If anyone on Earth can claim to be a cyberspace celebrity, it is Philip
Zimmermann, a soft-spoken data security consultant from Boulder, Colo. Every
day, he is discussed on the Internet and computer bulletin boards in nearly 200
countries and is deluged with E-mail that treats him as a hero, a villain or a
victim.




   This week, the Electronic Frontier Foundation, a cyberspace civil liberties
organization, will give Zimmermann a prestigious Pioneer Award, for helping
protect citizens' privacy by creating a powerful encryption program called
``Pretty Good Privacy'' (PGP) and making it available for free. It has been a
boon to those seeking to protect their E-mail and commercial transactions and,
in some notable cases abroad, shielding communications by human-rights groups
and dissidents in repressive countries.




   But law enforcement and intelligence officials have a different view of
Zimmermann's achievement.

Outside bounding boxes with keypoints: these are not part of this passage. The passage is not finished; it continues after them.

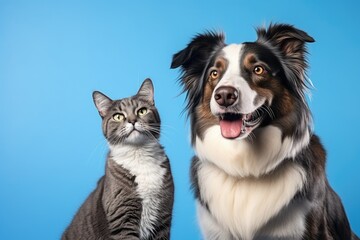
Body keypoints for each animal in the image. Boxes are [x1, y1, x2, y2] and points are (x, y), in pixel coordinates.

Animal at [62, 79, 174, 240]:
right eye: (118, 116)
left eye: (142, 111)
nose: (132, 121)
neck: (139, 155)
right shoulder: (122, 218)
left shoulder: (163, 218)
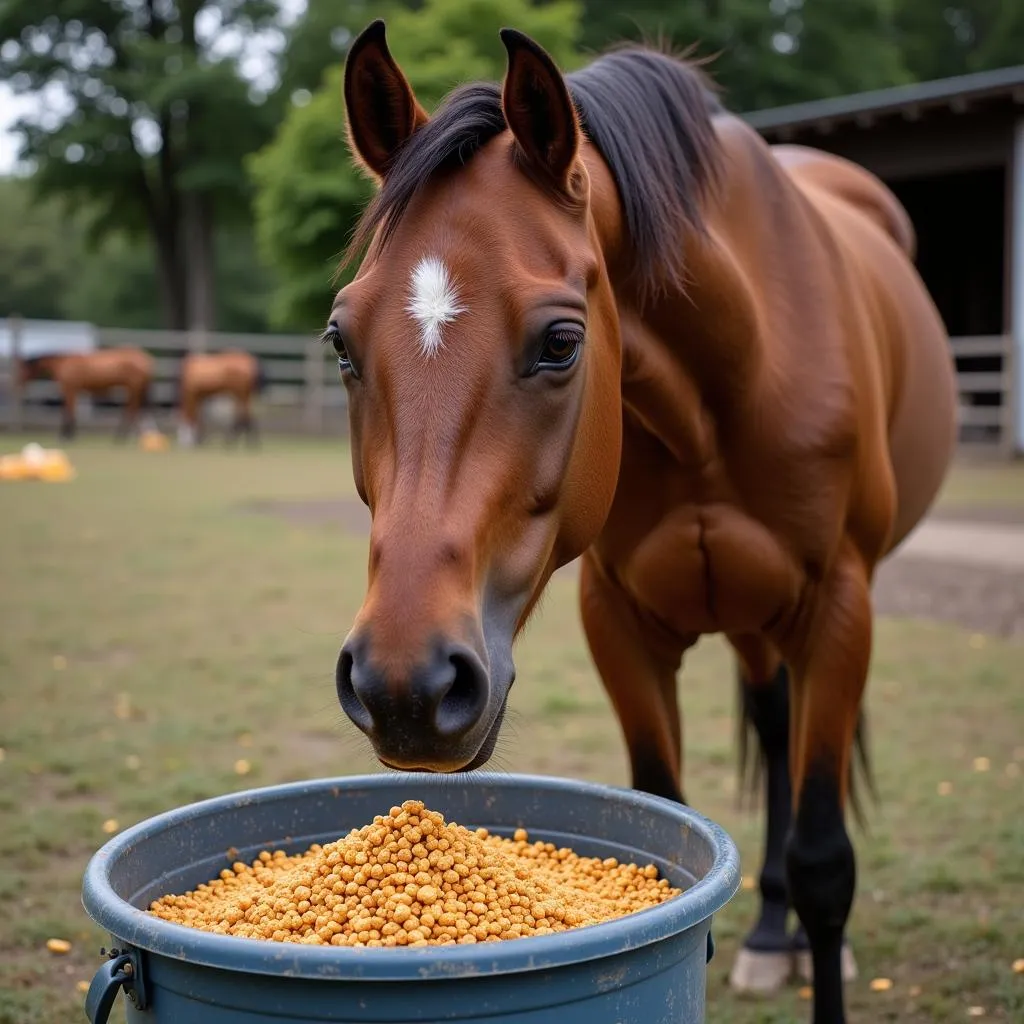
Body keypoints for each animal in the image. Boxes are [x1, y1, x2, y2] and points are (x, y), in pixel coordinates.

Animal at [15, 348, 153, 440]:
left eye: (22, 370)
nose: (17, 385)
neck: (62, 362)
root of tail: (145, 359)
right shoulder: (73, 390)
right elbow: (70, 410)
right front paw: (70, 434)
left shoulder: (70, 389)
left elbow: (67, 410)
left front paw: (66, 435)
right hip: (133, 388)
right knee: (134, 409)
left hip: (133, 387)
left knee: (131, 409)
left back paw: (122, 436)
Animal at [329, 19, 958, 1019]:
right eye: (343, 342)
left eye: (561, 342)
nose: (406, 688)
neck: (729, 373)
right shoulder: (619, 622)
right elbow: (664, 811)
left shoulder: (837, 609)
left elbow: (825, 865)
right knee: (769, 717)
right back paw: (769, 933)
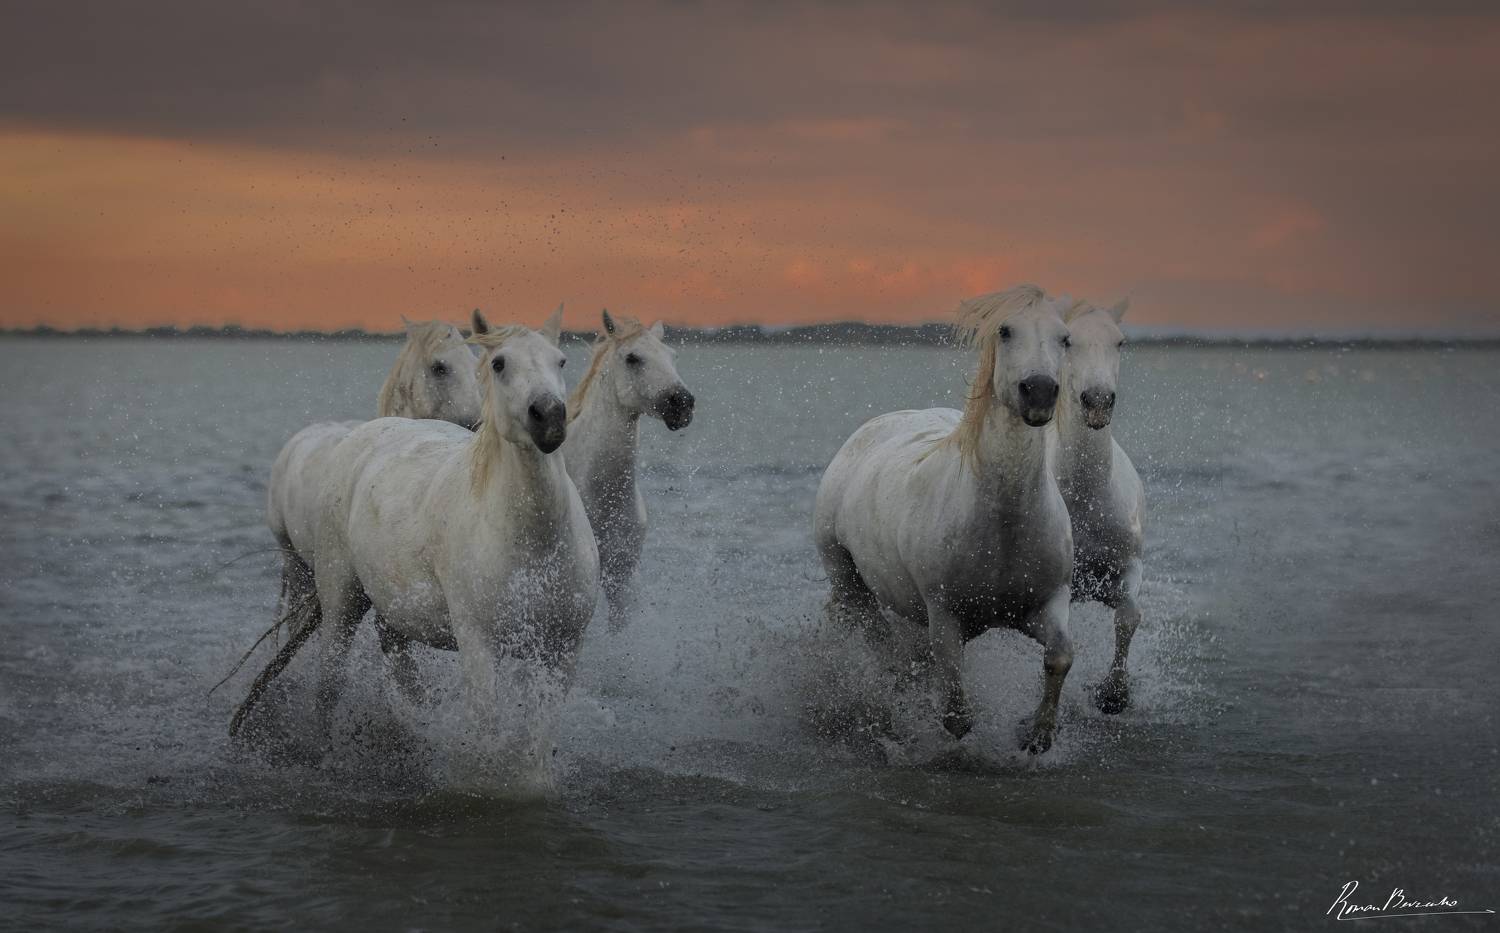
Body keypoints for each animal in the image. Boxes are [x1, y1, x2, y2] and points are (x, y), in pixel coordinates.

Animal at [289, 309, 596, 786]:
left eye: (560, 360)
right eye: (499, 364)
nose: (548, 417)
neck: (533, 544)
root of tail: (363, 435)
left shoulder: (562, 648)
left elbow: (536, 739)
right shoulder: (479, 646)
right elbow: (486, 728)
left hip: (394, 617)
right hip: (341, 600)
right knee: (330, 683)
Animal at [812, 284, 1076, 753]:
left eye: (1065, 338)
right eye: (1006, 331)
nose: (1040, 392)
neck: (1002, 523)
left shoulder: (1046, 602)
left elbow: (1060, 656)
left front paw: (1036, 734)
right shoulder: (945, 615)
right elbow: (955, 710)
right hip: (848, 581)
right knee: (882, 646)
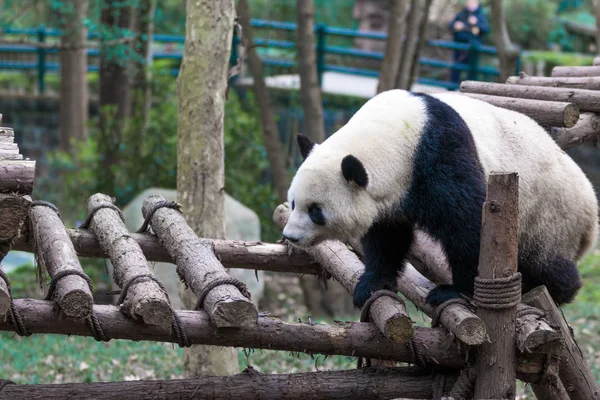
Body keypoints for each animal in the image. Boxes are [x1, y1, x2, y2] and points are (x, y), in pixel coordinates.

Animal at [282, 89, 600, 308]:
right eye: (294, 202)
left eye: (316, 211)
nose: (290, 236)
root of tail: (590, 204)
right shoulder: (391, 196)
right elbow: (387, 237)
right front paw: (371, 284)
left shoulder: (440, 155)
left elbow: (470, 224)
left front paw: (453, 290)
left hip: (550, 212)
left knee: (546, 260)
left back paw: (553, 288)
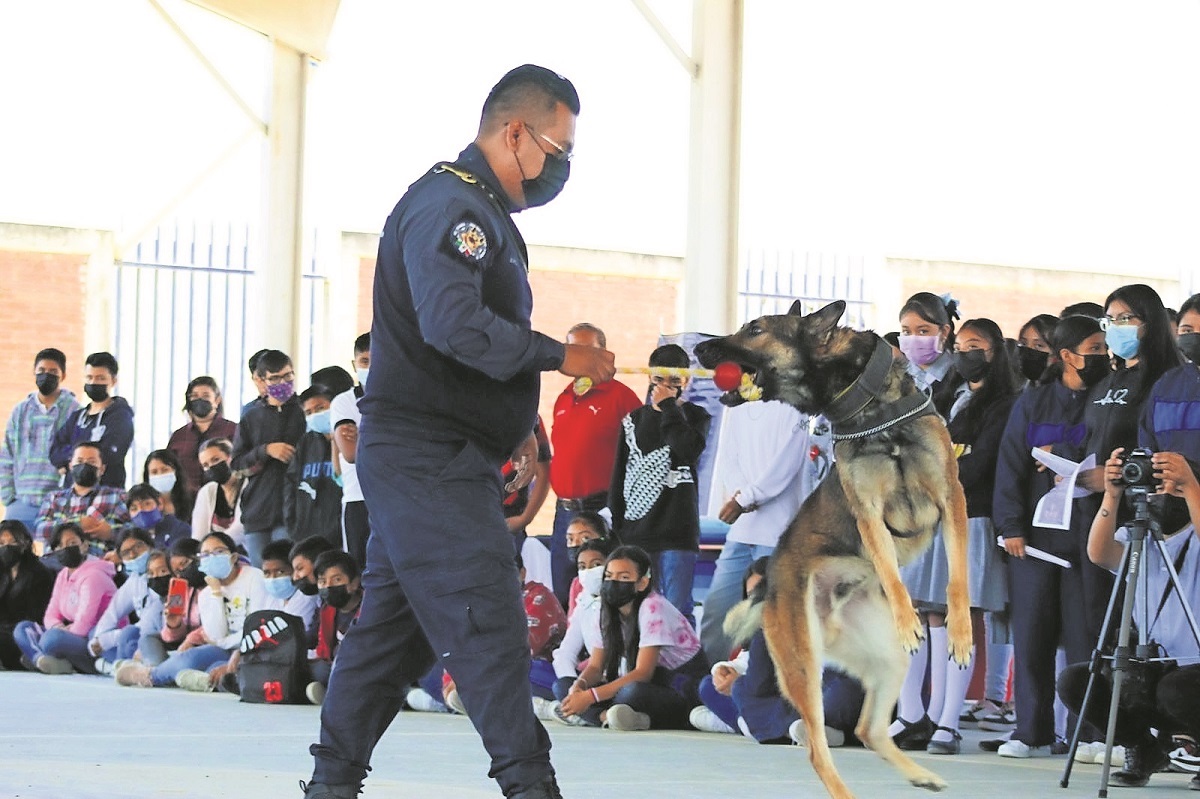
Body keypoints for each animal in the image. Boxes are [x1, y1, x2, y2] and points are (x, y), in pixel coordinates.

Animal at [696, 299, 974, 796]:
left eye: (755, 329)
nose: (700, 348)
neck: (870, 409)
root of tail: (769, 585)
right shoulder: (869, 513)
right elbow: (890, 570)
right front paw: (908, 617)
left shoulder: (951, 499)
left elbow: (957, 578)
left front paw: (960, 633)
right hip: (805, 664)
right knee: (818, 750)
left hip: (883, 659)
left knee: (867, 730)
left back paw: (920, 774)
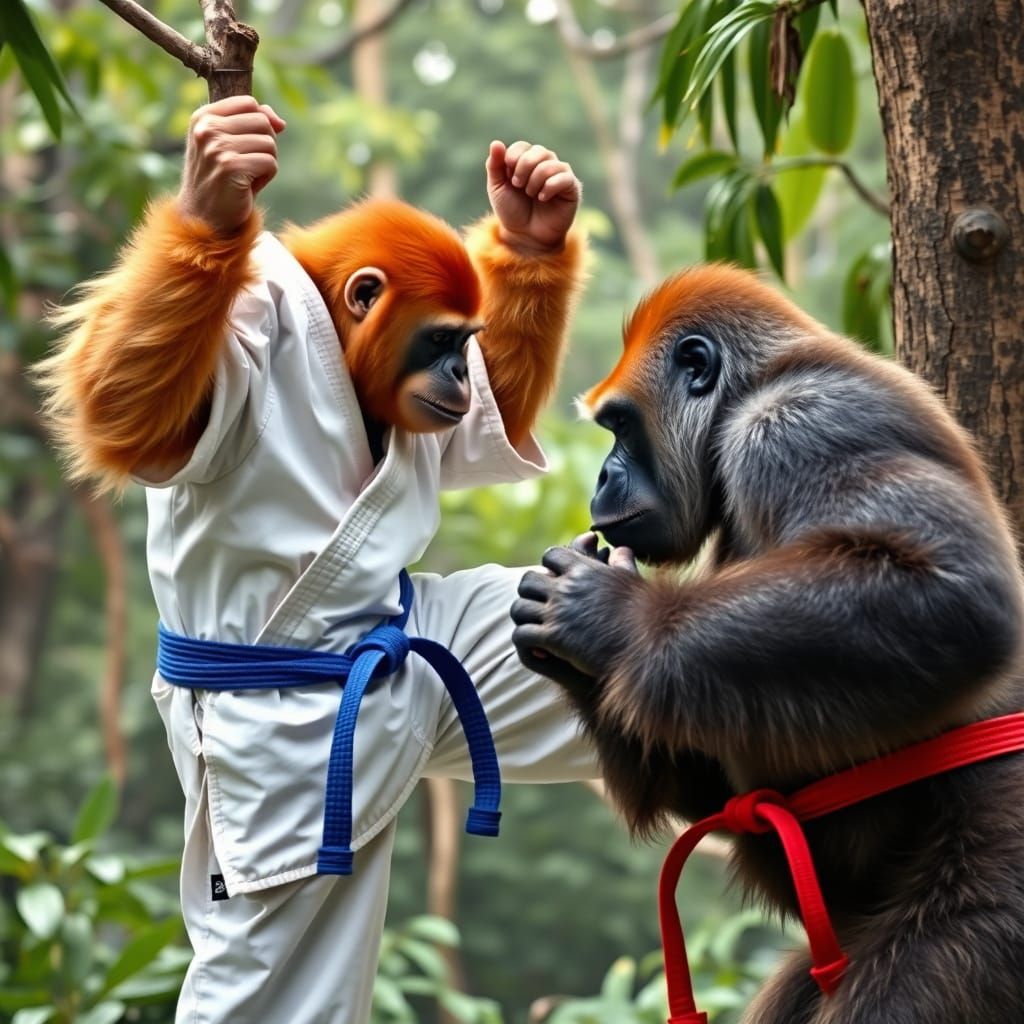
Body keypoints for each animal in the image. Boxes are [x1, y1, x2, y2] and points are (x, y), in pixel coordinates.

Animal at [33, 96, 597, 1024]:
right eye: (440, 340)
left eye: (466, 343)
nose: (455, 372)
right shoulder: (243, 350)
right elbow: (129, 416)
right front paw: (213, 204)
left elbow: (496, 417)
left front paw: (531, 218)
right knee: (266, 951)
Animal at [511, 264, 1024, 1023]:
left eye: (620, 426)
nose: (602, 476)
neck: (745, 397)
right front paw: (577, 664)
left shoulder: (793, 426)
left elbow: (955, 595)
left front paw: (611, 620)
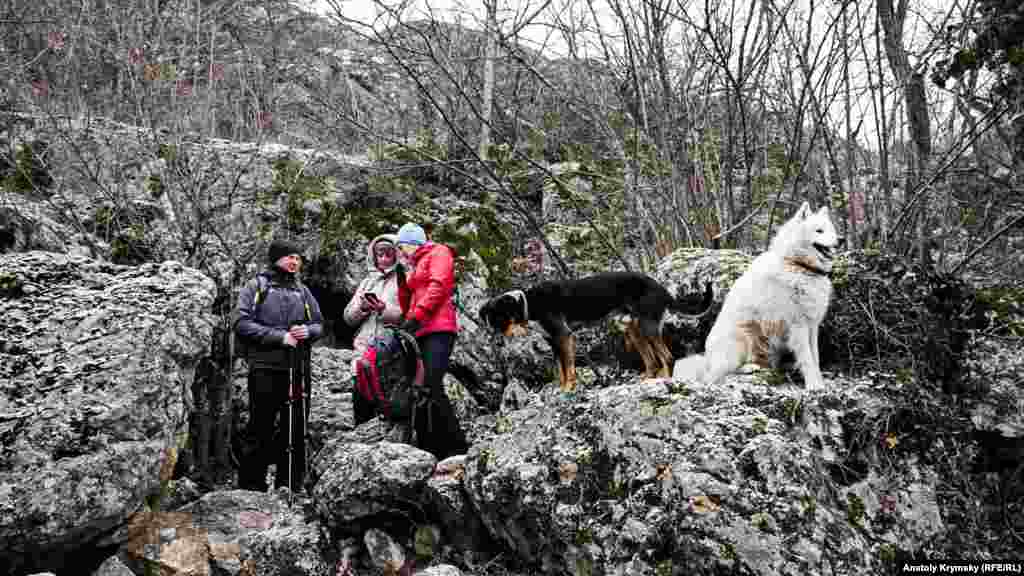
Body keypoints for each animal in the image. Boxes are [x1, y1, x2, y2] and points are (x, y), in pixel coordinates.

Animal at [479, 270, 712, 391]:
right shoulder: (553, 342)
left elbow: (568, 368)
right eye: (489, 320)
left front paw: (568, 389)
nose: (494, 342)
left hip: (647, 326)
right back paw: (647, 379)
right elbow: (560, 370)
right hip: (632, 329)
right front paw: (561, 388)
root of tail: (663, 290)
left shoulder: (564, 336)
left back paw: (665, 381)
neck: (531, 302)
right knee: (652, 361)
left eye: (499, 319)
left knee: (668, 357)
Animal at [671, 201, 839, 389]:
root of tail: (707, 359)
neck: (797, 265)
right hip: (743, 338)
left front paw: (820, 382)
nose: (841, 239)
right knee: (714, 377)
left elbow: (815, 358)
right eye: (819, 231)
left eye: (831, 230)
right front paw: (814, 386)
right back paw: (746, 369)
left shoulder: (812, 326)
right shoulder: (798, 326)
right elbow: (807, 359)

He is being investigated for possible violation of
federal arms-export laws because his ``cryptography for the masses'' has slipped
out of America. ``The ability of just about everybody to encrypt their messages
is rapidly outrunning our ability to decode them,'' worries a U.S. intelligence
official. ``It's a lot harder to eavesdrop on a worldwide web than it is to tap
a cable.'' Echoes James Kallstrom, assistant director in charge of the FBI's New
York office: ``We need balanced public policy because it has unbelievable
ramifications for business and law enforcement.''




   ``STRENGTHEN DEMOCRACY.'' There is no coherent policy, and Zimmermann could
end up paying for that. He says he feared for Americans' privacy rights and
decided to give away PGP in 1991 because Congress was considering banning it.
(No law ever passed.) He says he gave the program to friends, asking them to
distribute it only in the United States: ``I wanted to strengthen democracy, to
ensure that Americans could continue to protect their privacy.''




   But the encryption program ended up on the Internet and has been downloaded
by countless foreigners. So a grand jury in San Jose, Calif., has been gathering
evidence since 1993, pondering whether to indict Zimmermann for violating a
federal weapons-export law--a charge that carries a presumptive
three-to-five-year sentence and a maximum $1 million fine. The investigation is
being led by Silicon Valley Assistant U.S. Attorney William P. Keane; a grand
jury indictment must be authorized by the Justice Department in Washington.




   Zimmermann's woes raise big questions. Can machine-age law be applied fairly
to rapidly developing technology? Is putting software on a computer the same as
exporting it? Is he being strung out in a Kafkaesque nightmare as a warning to
others? Some intelligence officials concede that it's too late to keep
cryptography from spreading and say that intimidating distributors is the only
way they can hope to deter code makers.




   Beyond those issues, the case is saturated with irony. Powerful crypto is
already widely available on Internet-accessible computers. An MIT Internet site
distributes PGP, for example, as does a forum on the CompuServe commercial
service. The latter--easily reached via phone lines from Europe and
Asia--carries this impotent disclaimer: IF YOU ARE NOT A CITIZEN OF THE UNITED
STATES, DO NOT DOWNLOAD THIS FILE. Oddest of all, it is perfectly legal for a
foreign bad guy to buy books containing encryption codes and type them into a
computer.


OOPS!


If Zimmermann is indicted as an alleged arms merchant because his cryptography
ended up in foreign hands, then somebody in the U.S. government probably should
be prosecuted, too. In 1993, the National Institute of Standards and Technology
(NIST) inadvertently placed DES, a strong encryption program, on one of its
Internet-linked computers. Word spread quickly in cyberspace, and a U.S. NEWS
reporter easily found a file copy on a computer in Finland. A NIST spokesman
sheepishly admitted that the accidental crypto ``export'' was a mistaken attempt
to help U.S. computer users strengthen their security.




   Zimmermann says his motivation was also security-minded. It isn't comforting
to him, though, that he might be hanging his Pioneer Award in a prison cell.